Je me suis plongée avec délectation il y a de cela quelques temps dans le piquant La Puce à l'oreille de Claude Duneton, une sorte de dictionnaire qui n'en est pas vraiment un, une « Anthologie des expressions populaires avec leurs origines » ainsi que l'indique le sous-titre. Si vous êtes comme moi épris des mots et des expressions de notre langue ainsi que de leurs tribulations au long de l'histoire, ouvrez donc ce livre vous en aurez pour votre argent. Les expressions populaires et courantes y sont analysées, leurs origines expliquées, le tout dans un style des plus plaisants, loin de toute pédanterie, c'est très souvent drôle et au final il n' y a pas une page, que dis-je un paragraphe, où l'on n'apprenne quelque chose.

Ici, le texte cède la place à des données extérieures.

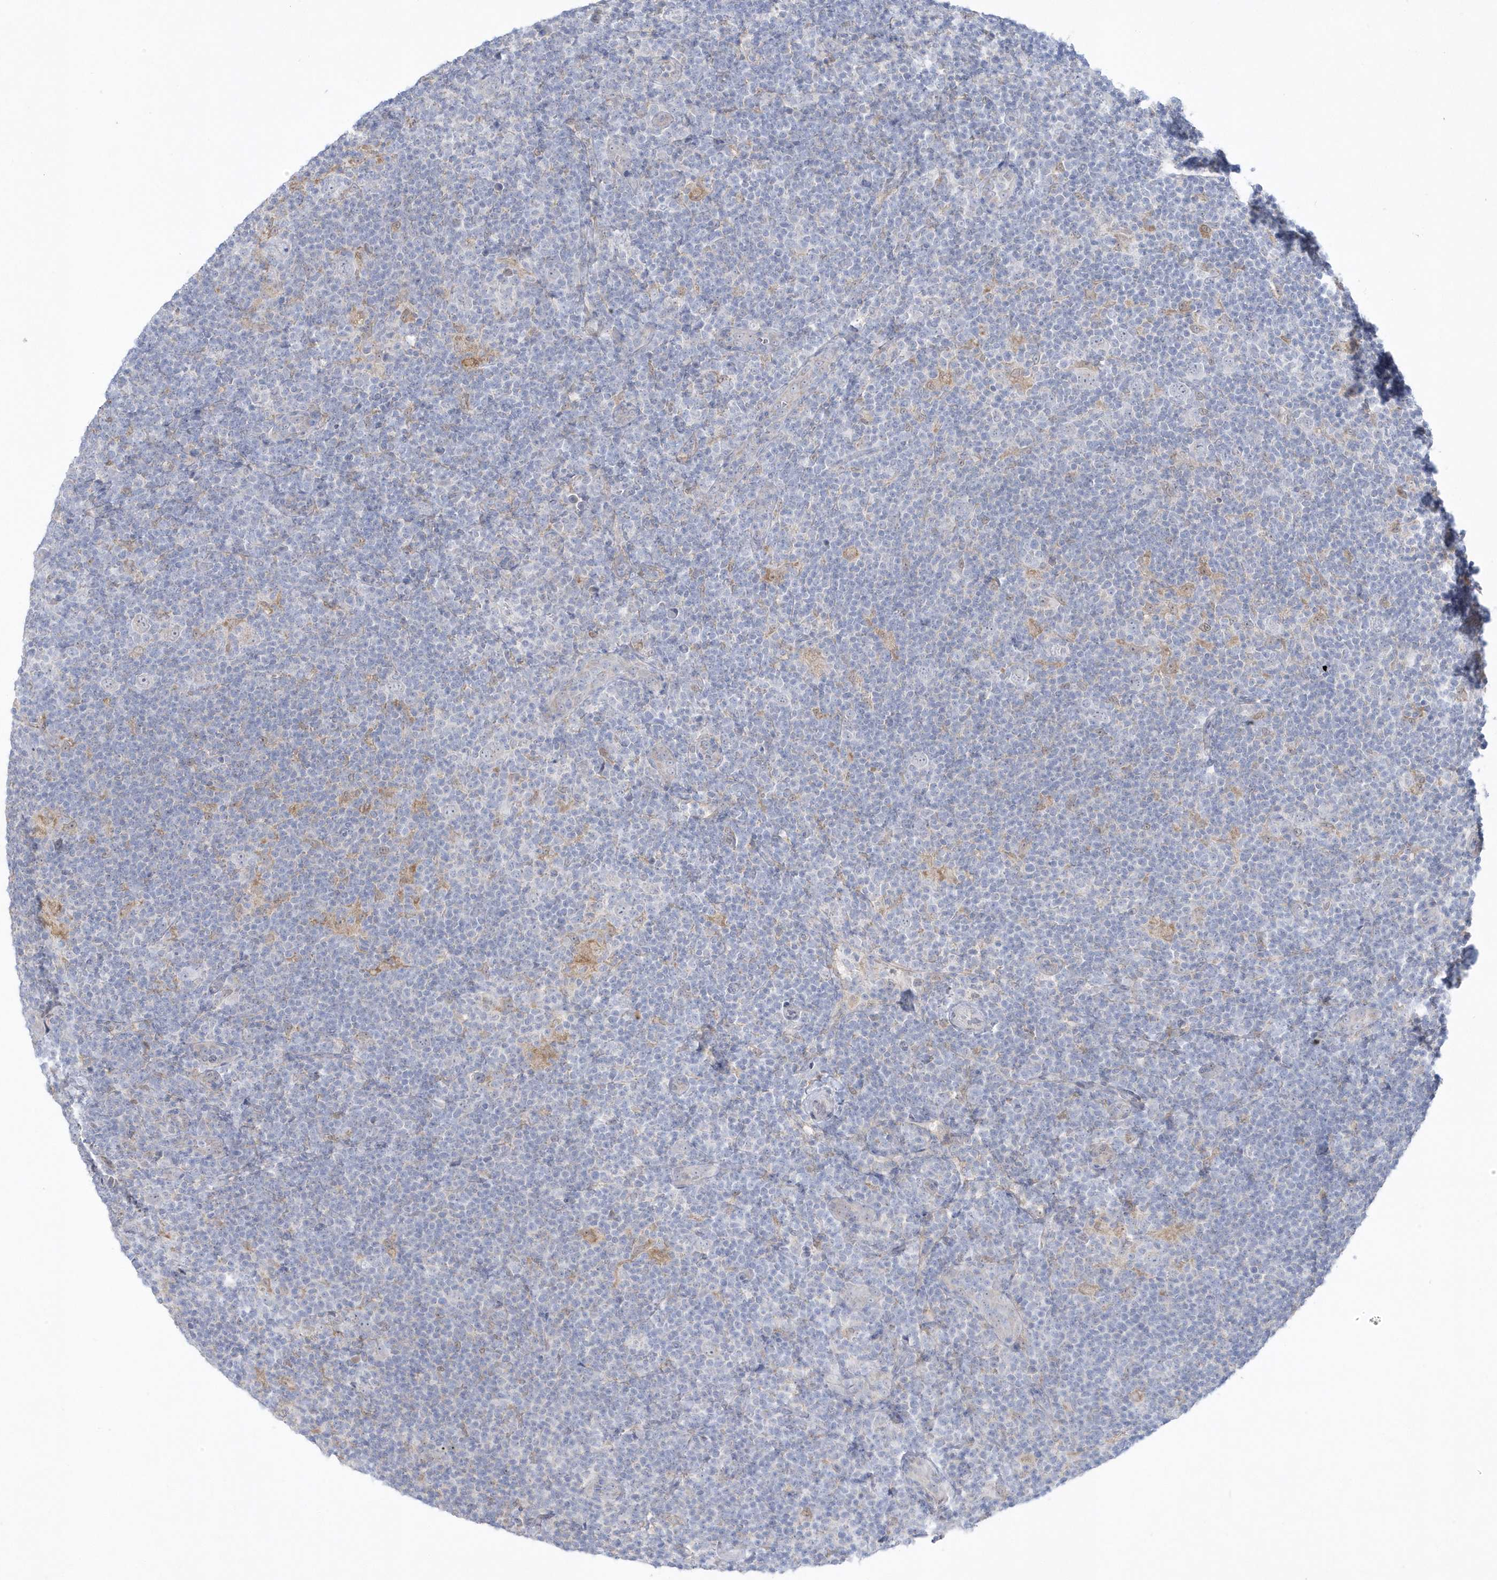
{"staining": {"intensity": "negative", "quantity": "none", "location": "none"}, "tissue": "lymphoma", "cell_type": "Tumor cells", "image_type": "cancer", "snomed": [{"axis": "morphology", "description": "Hodgkin's disease, NOS"}, {"axis": "topography", "description": "Lymph node"}], "caption": "Immunohistochemistry (IHC) histopathology image of neoplastic tissue: human lymphoma stained with DAB (3,3'-diaminobenzidine) displays no significant protein positivity in tumor cells.", "gene": "PCBD1", "patient": {"sex": "female", "age": 57}}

L'idée m'a pris d'aller faire une recherche sur cet auteur. Et là qu'est-ce que j'apprends ? Claude Duneton est un presque voisin puisqu'originaire de Lagleygeolle dans la Corrèze. Cette même recherche m'a appris que cet écrivain était aussi un singulier personnage : instituteur, professeur d'anglais, comédien, journaliste, essayiste, auteur dramatique, entre autres choses. Ce qui reste une constante en tous cas chez lui c'est son amour des mots et d'une langue qu'il a dû apprendre puisque né en 1935 sa langue maternelle est l'occitan dans sa variante limousine. Claude Duneton est un érudit mais qui jamais ne prend son lecteur de haut, au contraire : à sa lecture on se sent proche de ce fils de famille très modeste, et ce sont sans doute ses origines qui ont axé son travail de linguiste sur le parler populaire.

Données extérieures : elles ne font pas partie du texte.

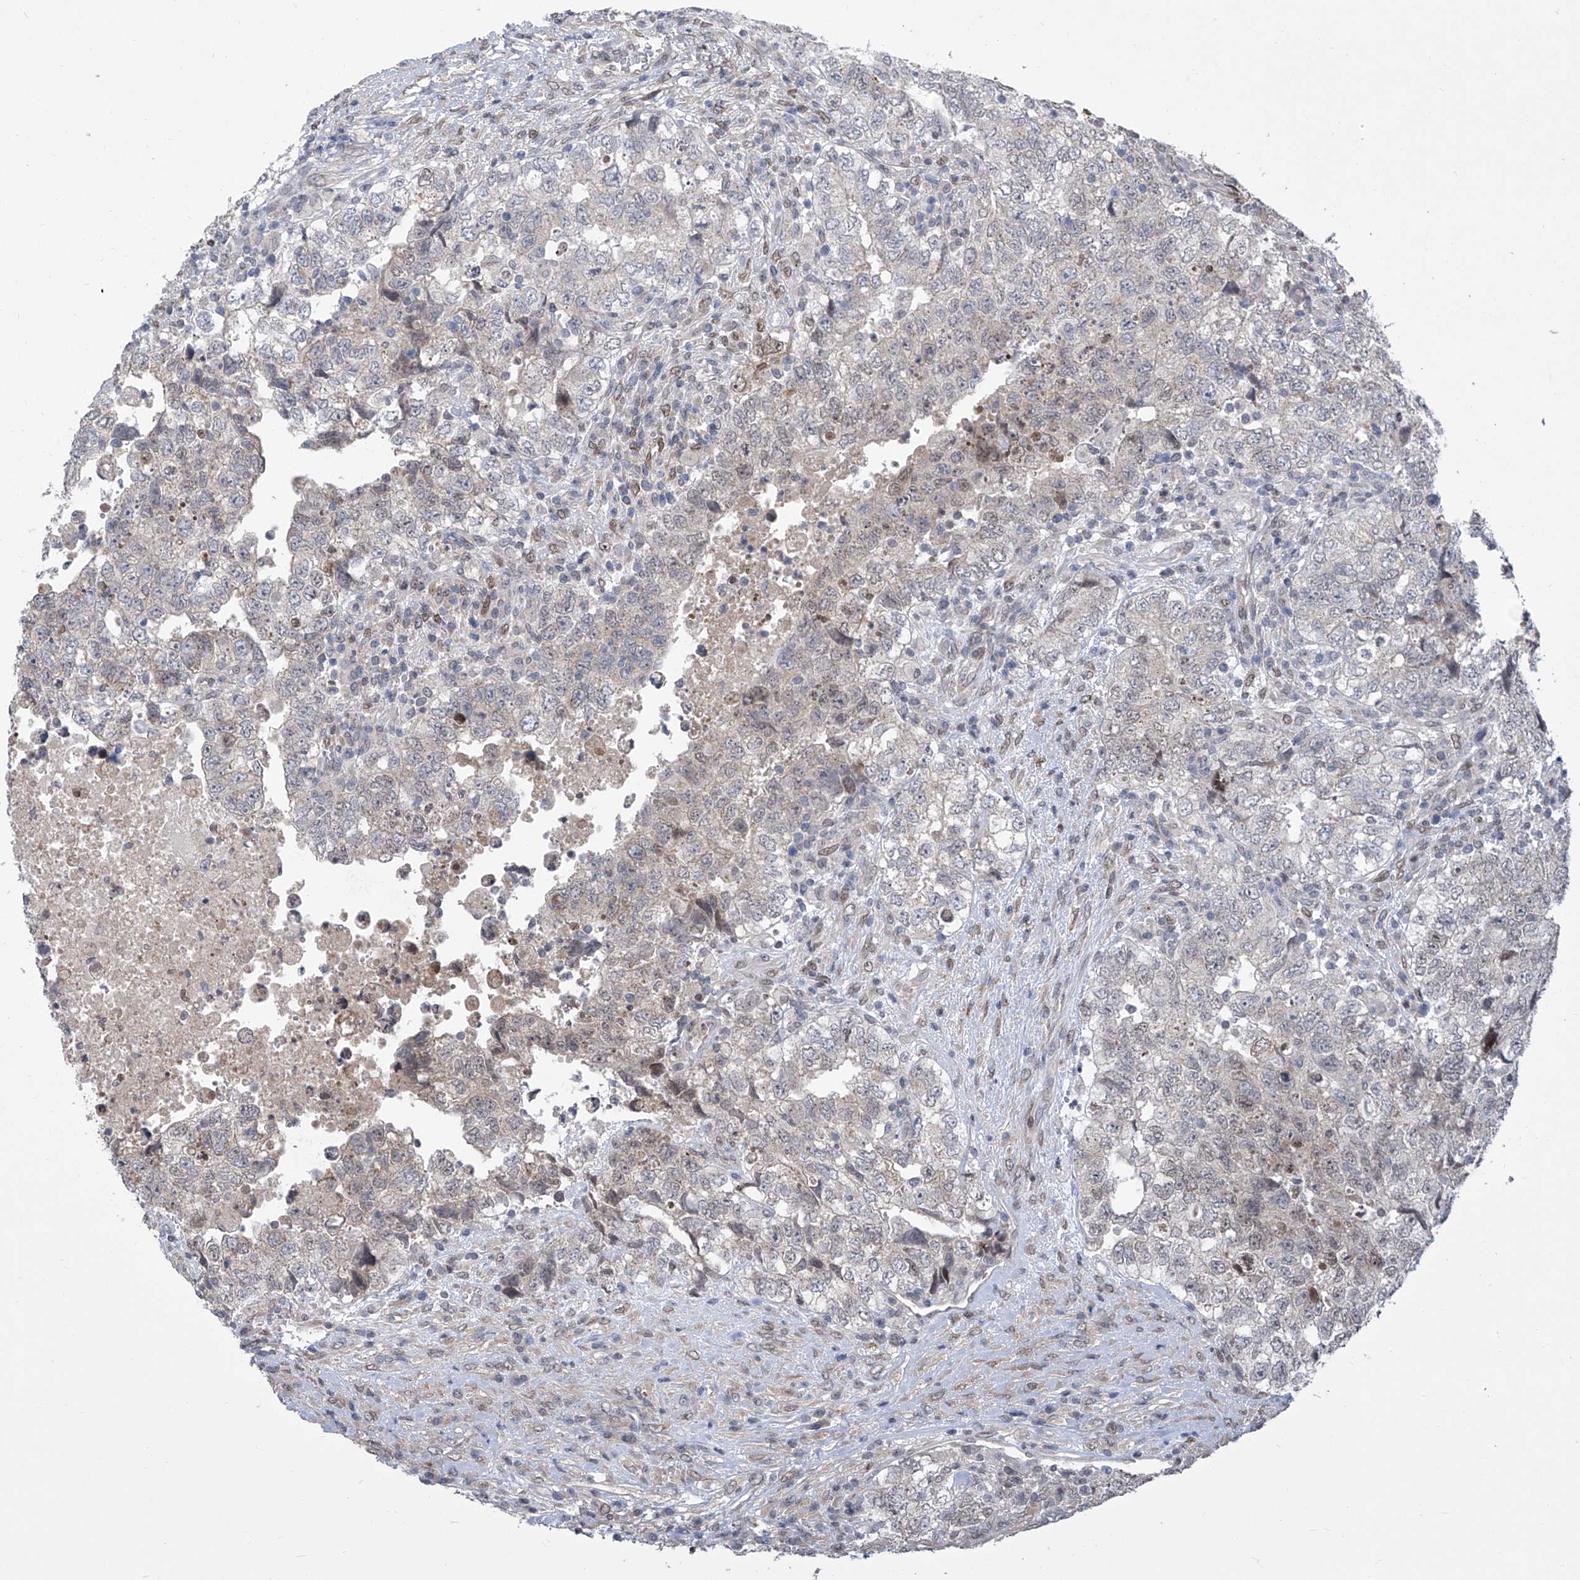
{"staining": {"intensity": "negative", "quantity": "none", "location": "none"}, "tissue": "testis cancer", "cell_type": "Tumor cells", "image_type": "cancer", "snomed": [{"axis": "morphology", "description": "Carcinoma, Embryonal, NOS"}, {"axis": "topography", "description": "Testis"}], "caption": "Embryonal carcinoma (testis) was stained to show a protein in brown. There is no significant positivity in tumor cells.", "gene": "CETN2", "patient": {"sex": "male", "age": 37}}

Et parce qu'il aime la langue et les mots, il s'irrite de cette tendance à voir les mots vider de plus en plus de leur substance, notamment dans les médias. Voici ce qu'il écrivait dans le Figaro littéraire en décembre 2002:

En danger de silence -

Il faut croire que les mots n'ont plus ni sens ni intérêt. Dans la gabegie communicante que nous subissons, notre société abuse des périphrases grandiloquentes pour biaiser les propos les plus simples en une curieuse partie de cache-cache langagier. On se demande si nous ne sommes pas finalement « en danger de silence », pour parodier un beau titre de Catherine Enjolet.

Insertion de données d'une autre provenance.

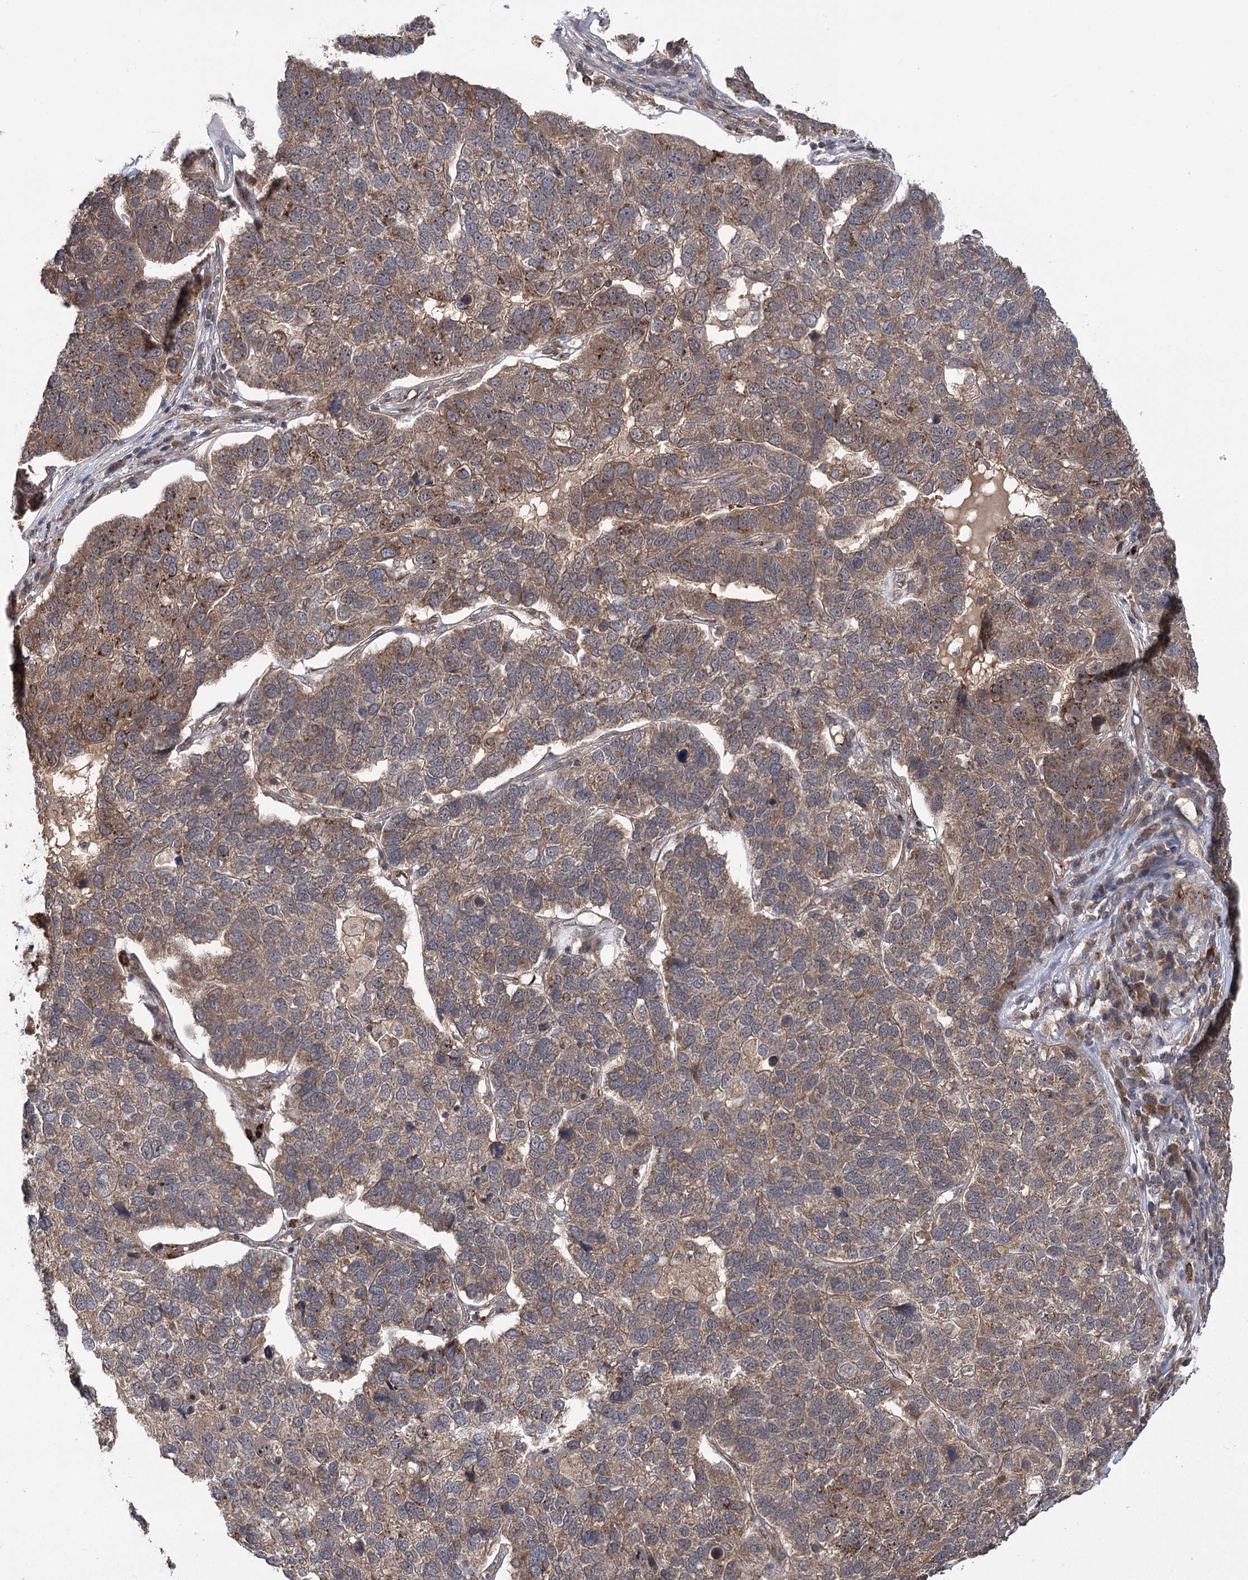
{"staining": {"intensity": "moderate", "quantity": ">75%", "location": "cytoplasmic/membranous"}, "tissue": "pancreatic cancer", "cell_type": "Tumor cells", "image_type": "cancer", "snomed": [{"axis": "morphology", "description": "Adenocarcinoma, NOS"}, {"axis": "topography", "description": "Pancreas"}], "caption": "Human pancreatic cancer stained for a protein (brown) displays moderate cytoplasmic/membranous positive expression in approximately >75% of tumor cells.", "gene": "CARD19", "patient": {"sex": "female", "age": 61}}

Prenez la violence faite à une gamine par une bande de jeunes violeurs, cela s'appelle maintenant du « viol en réunion » - réunion de quoi ? du conseil municipal ?... Le mot « réunion », je l'accorde, fait notable ; il décolle bien du sordide de la situation que les voyous eux-mêmes nomment une « tournante », ainsi on ne pense pas à « association de malfaiteurs ».

Toujours plus fort : un ami a entendu sur France Inter cette « incivilité » appelée « viol par pluralité d'auteurs ». Dieu que cela est élégamment formulé ! Et un essaim d'abeilles, c'est une « pluralité d'hyménoptères » ?

Un livre récent de Pierre Merle (Précis de français précieux au XXIème siècle La Renaissance du Livre, 176 p.) attribue ce travers verbal à une poussée de préciosité chez les Français - particulièrement ceux que l'on convie sur les ondes pour s'y voiler la face en famille - la télévision étant « à mi-chemin entre les salons de jadis et les bistrots du coin de naguère, un des principaux pourvoyeurs de modes et de mots ». Il s'agirait, selon l'auteur, d'un « désir de code » fort semblable à celui qui animait les précieux du siècle de Louis XIV - il y a sans doute des traces des fameuses « commodités de la conversation » dans l'utilisation du mot « émergent », par exemple, qui redore à présent le blason de la « nouveauté ». A force d'avoir servi à tout depuis trente ans, le « nouveau » a perdu sa vigueur persuasive. On parle de « mode émergente » pour une nouvelle toquade et d'« activité émergente » pour n'importe quelle forme d'occupation ou d'industrie nouvelle.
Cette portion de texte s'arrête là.